# Rattling sun roof cover



## Rudy65 (May 10, 2005)

Problem with the internal roof blind which rattles whether it is pulled back or forward. Anybody had this problem and got a solution ?

Thanks R


----------



## DevilD (Apr 7, 2005)

I don't have a problem with the cover rattling but the sunroof it's self. When it is closed the rubber around the sunroof squeaks over every little bump.


----------



## stx (Mar 14, 2005)

Rudy65 said:


> Problem with the internal roof blind which rattles whether it is pulled back or forward. Anybody had this problem and got a solution ?
> 
> Thanks R


There might be some dirt or debris caught between the rails? I know when my sunroof was replaced, the cover rattled because the service guys didn't fully clean all the glass left in the rails. They also replaced the rubber moulding around the sunroof opening and this seemed to help.
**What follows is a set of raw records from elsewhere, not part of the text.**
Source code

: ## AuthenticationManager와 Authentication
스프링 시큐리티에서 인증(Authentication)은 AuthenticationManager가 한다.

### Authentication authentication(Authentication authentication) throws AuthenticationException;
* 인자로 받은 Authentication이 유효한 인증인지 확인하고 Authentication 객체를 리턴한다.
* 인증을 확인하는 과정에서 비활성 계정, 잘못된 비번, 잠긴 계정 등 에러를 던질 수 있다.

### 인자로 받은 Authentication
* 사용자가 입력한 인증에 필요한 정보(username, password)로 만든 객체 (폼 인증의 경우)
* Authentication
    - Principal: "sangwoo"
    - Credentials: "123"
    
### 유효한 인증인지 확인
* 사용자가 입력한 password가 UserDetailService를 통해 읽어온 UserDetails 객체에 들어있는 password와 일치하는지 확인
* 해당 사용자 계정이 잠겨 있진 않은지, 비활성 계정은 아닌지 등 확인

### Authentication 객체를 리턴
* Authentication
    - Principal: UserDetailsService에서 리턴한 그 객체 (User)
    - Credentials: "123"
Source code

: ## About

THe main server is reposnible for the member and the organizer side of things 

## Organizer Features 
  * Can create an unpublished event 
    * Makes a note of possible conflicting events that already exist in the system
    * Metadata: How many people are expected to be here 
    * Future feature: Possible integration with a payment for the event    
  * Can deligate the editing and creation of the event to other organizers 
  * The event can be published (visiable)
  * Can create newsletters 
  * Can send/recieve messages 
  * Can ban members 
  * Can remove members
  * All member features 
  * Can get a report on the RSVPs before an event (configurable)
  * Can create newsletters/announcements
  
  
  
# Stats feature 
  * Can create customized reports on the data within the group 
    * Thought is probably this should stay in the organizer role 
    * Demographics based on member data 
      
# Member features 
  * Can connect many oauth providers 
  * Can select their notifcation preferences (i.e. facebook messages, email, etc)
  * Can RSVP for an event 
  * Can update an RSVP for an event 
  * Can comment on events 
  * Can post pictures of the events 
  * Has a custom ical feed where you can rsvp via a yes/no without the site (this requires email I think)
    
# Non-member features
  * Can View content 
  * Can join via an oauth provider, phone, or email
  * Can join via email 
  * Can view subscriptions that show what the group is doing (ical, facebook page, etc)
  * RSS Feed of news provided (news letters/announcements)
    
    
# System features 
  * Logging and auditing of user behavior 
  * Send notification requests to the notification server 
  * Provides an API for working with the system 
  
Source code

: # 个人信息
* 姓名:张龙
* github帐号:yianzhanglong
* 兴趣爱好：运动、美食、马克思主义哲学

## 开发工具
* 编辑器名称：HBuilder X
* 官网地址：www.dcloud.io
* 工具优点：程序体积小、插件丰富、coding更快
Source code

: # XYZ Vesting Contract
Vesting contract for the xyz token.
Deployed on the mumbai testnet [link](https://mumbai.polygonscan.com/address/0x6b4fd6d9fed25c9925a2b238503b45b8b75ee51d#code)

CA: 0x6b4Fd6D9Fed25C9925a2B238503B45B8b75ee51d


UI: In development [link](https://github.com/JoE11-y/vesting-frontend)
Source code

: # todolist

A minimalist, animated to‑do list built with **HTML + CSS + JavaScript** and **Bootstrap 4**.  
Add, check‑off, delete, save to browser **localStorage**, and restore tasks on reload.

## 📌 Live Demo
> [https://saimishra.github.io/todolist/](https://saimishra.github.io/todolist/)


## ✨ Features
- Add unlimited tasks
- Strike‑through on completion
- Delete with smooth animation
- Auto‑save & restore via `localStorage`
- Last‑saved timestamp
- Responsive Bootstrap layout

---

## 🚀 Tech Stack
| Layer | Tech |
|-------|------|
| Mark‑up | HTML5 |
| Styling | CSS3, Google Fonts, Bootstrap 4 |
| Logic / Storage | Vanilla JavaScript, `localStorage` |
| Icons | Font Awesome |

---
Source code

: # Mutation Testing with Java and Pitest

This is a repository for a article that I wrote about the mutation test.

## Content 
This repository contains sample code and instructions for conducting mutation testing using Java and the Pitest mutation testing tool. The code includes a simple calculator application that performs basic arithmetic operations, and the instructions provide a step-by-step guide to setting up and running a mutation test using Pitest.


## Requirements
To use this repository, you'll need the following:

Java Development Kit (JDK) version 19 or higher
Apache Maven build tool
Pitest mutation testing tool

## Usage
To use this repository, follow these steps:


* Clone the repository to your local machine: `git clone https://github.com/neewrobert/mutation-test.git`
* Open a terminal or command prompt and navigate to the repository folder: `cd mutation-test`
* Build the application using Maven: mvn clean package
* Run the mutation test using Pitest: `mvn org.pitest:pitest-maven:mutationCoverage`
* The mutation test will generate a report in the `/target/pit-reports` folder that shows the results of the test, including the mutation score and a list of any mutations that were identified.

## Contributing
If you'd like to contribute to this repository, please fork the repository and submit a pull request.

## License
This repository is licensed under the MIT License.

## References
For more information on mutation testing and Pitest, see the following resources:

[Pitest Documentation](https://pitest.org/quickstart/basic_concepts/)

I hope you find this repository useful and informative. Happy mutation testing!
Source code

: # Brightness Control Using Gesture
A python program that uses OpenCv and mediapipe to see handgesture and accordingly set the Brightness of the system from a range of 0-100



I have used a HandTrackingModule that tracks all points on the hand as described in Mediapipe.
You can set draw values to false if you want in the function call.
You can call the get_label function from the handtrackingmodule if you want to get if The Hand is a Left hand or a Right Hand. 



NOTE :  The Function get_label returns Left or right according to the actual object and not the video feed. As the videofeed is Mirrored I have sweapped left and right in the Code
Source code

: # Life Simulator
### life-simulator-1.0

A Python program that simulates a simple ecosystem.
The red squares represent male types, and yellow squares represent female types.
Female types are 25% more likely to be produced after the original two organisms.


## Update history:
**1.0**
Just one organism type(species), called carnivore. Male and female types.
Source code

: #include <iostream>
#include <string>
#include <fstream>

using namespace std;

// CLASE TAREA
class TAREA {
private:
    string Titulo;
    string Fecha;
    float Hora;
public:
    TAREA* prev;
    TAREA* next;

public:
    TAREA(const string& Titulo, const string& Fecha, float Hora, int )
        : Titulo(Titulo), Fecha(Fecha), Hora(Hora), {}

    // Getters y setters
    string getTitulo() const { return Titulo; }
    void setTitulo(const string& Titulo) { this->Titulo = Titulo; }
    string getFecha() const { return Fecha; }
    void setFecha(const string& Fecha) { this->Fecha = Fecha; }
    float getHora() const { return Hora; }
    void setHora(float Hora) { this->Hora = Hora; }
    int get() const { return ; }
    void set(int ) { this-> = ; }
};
Actually, check the rubber moulding and see if it's warped or rubbing against the cover. Mine was replaced under warranty because it buckled when the sunroof was damaged.


----------



## Scotte23 (Oct 3, 2008)

*XTrail sunroof rattle*

Anyone find a solution to this problem? I have a rattle right above my head, doesn't matter whether the sunroof is open or closed or whether the blind is drawn. It gets worse on bumpy roads. I've taken the rubber lining off which doesn't make a difference. As far as I can tell it's the silver metal frame that is actually flexing which makes the rattle sound. When the car is stopped i can move the frame with my hand and recreate the sound. Only way i've been able to stop it is to push my hand up firmly against this piece while I drive. (not a long term solution)

Any help or insights would be appreciated!

Scott

2005 X-Trail SE


----------